Diperlukan kolaborasi, inovasi, dan diskusi panjang agar program yang direncanakan mampu menjawab kebutuhan masyarakat.
Hal ini ditegaskan dalam Forum Konsultasi Publik Rancangan Awal (Ranwal) Rencana Kerja Pemerintah Daerah (RKPD) Kabupaten Deli Serdang Tahun 2027 yang digelar di Aula Dinas Kesehatan Deli Serdang, Jumat (30/1/2026).
Forum ini diharapkan menjadi ruang strategis untuk menampung aspirasi dan masukan dari seluruh pemangku kepentingan sebelum memasuki Musrenbang Kabupaten pada Maret mendatang.
Sekretaris Daerah Deli Serdang, Dedi Maswardy SSos MAP, menekankan bahwa perencanaan pembangunan tetap berpegang pada visi daerah, yakni mewujudkan masyarakat yang sehat, sejahtera, religius, dan berdaya saing.
Misi pembangunan juga mencakup peningkatan kualitas pelayanan publik, kesehatan masyarakat, ekonomi, dan pelestarian lingkungan.
"Kami mendorong seluruh perangkat daerah dan pemangku kepentingan bersinergi mendukung inovasi pembangunan.

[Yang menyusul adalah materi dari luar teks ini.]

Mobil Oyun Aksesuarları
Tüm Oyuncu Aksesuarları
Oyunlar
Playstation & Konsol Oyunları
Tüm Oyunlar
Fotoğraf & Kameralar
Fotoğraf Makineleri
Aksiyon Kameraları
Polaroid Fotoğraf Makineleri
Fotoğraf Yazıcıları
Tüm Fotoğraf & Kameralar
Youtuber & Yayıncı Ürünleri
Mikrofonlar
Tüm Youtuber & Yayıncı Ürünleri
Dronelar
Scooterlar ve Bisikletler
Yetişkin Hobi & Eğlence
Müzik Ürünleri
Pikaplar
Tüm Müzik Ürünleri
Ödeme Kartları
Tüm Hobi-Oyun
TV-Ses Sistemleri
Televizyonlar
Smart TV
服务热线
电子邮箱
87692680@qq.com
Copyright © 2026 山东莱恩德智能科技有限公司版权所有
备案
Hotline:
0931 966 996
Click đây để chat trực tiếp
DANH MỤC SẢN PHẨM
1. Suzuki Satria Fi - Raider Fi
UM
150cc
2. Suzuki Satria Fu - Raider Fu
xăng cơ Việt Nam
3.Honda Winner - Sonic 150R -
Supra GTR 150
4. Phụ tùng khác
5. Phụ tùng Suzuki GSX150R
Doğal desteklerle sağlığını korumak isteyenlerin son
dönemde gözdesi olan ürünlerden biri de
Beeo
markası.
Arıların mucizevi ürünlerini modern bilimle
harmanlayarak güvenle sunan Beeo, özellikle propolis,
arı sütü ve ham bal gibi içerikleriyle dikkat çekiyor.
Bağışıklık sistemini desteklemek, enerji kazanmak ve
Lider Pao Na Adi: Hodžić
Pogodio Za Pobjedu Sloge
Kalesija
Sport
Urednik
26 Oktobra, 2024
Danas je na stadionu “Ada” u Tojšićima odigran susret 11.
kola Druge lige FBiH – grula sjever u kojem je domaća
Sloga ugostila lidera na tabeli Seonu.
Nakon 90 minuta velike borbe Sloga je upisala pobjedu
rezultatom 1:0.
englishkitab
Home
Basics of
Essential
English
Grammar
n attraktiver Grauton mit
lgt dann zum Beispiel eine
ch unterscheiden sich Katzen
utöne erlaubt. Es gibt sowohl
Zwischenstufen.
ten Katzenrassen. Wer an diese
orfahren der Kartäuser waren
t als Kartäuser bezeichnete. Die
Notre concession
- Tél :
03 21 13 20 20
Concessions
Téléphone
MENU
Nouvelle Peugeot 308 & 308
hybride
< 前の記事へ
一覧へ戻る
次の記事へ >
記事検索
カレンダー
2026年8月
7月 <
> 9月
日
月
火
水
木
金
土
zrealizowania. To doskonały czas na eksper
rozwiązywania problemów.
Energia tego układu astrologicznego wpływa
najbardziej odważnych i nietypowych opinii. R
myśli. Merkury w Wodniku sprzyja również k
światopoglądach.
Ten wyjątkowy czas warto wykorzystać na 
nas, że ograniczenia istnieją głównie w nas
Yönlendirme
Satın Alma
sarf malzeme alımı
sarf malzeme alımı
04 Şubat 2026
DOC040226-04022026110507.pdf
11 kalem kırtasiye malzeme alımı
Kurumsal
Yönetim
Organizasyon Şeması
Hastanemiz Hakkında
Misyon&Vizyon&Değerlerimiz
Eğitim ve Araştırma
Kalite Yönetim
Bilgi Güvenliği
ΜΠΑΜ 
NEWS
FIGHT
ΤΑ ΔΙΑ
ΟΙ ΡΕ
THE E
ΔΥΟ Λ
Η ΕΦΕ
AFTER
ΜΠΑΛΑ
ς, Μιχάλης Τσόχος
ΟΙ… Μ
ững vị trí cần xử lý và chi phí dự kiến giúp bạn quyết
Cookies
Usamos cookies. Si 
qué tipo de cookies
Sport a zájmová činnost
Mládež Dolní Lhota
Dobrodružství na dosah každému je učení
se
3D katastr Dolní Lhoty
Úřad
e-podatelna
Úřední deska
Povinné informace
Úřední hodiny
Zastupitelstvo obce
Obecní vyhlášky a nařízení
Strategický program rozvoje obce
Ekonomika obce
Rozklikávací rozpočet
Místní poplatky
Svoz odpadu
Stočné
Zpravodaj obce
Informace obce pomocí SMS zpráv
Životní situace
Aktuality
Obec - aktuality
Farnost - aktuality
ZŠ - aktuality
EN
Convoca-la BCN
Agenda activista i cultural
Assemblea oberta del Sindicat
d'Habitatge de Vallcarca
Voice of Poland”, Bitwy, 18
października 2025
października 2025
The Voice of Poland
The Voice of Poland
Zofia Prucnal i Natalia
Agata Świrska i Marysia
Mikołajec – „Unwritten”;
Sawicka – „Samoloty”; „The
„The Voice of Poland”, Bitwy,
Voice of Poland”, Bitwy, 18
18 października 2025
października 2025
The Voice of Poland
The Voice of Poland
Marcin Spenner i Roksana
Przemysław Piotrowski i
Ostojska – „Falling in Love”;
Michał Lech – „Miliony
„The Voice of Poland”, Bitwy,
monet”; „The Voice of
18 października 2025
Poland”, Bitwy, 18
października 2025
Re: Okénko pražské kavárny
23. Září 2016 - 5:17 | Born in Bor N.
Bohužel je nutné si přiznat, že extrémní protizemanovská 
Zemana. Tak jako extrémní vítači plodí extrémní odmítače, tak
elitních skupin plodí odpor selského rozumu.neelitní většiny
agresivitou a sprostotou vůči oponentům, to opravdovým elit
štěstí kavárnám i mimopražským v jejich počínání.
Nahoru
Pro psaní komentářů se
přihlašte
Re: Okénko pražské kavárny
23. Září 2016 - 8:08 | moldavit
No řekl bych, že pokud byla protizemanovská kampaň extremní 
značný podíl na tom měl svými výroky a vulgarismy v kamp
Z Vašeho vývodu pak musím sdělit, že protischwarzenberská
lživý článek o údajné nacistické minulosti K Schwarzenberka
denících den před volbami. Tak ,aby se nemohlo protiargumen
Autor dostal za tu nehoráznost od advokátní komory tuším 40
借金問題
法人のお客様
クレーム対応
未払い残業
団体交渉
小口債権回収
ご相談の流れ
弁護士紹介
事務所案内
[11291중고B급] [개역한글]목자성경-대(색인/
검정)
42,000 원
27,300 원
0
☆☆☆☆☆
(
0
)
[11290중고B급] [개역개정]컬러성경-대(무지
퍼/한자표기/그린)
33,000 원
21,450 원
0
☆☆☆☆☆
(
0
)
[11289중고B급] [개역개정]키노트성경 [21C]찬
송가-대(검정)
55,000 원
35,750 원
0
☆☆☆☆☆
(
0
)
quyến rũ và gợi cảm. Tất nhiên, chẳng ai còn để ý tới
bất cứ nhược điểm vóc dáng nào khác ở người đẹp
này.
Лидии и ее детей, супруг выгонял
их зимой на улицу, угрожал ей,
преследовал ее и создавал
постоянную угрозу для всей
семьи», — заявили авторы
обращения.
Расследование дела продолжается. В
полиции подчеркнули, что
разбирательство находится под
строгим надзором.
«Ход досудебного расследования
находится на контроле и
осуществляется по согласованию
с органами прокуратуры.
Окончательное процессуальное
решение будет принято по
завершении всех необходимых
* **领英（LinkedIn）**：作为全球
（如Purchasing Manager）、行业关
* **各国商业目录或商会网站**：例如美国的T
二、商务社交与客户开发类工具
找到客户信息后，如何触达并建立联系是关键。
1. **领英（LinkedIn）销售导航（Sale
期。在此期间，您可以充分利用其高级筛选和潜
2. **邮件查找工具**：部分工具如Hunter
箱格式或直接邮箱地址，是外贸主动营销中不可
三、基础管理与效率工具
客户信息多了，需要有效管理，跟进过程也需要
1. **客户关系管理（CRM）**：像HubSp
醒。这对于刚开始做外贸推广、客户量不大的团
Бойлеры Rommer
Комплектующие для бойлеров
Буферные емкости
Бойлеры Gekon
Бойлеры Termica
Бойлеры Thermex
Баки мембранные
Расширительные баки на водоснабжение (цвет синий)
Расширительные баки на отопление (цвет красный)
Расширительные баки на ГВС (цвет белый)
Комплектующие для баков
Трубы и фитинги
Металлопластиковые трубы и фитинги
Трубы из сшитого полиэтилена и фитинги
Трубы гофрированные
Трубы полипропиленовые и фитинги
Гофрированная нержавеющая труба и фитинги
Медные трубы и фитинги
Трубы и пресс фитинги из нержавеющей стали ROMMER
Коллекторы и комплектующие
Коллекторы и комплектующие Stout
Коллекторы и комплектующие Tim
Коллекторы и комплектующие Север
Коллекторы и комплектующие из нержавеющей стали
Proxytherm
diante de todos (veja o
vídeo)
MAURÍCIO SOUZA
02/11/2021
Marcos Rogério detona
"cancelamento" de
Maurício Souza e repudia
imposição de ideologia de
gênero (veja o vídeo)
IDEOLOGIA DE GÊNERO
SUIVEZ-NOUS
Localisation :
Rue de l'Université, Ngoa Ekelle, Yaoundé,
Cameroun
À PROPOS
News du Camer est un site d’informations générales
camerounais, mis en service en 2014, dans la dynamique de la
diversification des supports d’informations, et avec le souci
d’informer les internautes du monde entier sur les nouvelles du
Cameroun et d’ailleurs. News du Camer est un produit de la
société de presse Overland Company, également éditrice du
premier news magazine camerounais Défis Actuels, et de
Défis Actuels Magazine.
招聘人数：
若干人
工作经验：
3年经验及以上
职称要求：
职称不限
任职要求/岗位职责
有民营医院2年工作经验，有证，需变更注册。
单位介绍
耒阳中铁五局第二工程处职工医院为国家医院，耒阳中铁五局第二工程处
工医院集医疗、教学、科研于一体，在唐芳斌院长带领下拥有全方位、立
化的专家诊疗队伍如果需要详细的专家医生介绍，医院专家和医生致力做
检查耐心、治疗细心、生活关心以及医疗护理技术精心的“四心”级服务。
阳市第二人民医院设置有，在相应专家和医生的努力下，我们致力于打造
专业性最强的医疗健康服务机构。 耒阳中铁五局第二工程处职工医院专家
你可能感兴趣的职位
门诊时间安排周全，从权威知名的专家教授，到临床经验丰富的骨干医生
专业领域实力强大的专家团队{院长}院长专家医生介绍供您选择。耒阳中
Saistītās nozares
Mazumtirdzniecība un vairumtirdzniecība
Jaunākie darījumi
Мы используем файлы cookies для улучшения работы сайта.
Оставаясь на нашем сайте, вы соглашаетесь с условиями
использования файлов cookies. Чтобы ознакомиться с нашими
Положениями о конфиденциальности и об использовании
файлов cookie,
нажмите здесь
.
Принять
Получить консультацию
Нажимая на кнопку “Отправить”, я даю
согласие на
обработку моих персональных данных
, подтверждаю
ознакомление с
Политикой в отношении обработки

Dengan keterbatasan anggaran, ide kreatif menjadi kunci agar setiap program berdampak luas bagi kesejahteraan masyarakat," ujar Dedi Maswardy.
Salah satu program inovatif yang tengah dikembangkan adalah Jalan Mulus 24 Jam (Jamu 24 Jam), sebagai respons cepat pemerintah terhadap laporan masyarakat melalui layanan darurat 112.
Program ini menjadi contoh nyata pembangunan yang berorientasi pada kebutuhan riil warga.
Sementara itu, Ketua Panitia Forum Konsultasi Publik sekaligus Kepala Bappedalitbang Deli Serdang, Dr Ir Remus Hasiholan Pardede MSi, menyampaikan bahwa forum ini menjadi tahap awal penyusunan RKPD 2027, yang nantinya akan dilanjutkan ke Musrenbang kecamatan di 22 kecamatan, Musrenbang kabupaten, hingga tingkat Provinsi Sumatera Utara.
"Kontribusi dan masukan dari peserta forum sangat penting agar dokumen RKPD lebih terukur, berdaya guna, dan berdampak langsung bagi masyarakat," jelas Remus Pardede.
Selain merumuskan program baru, forum juga menyoroti evaluasi capaian pembangunan tahun 2025.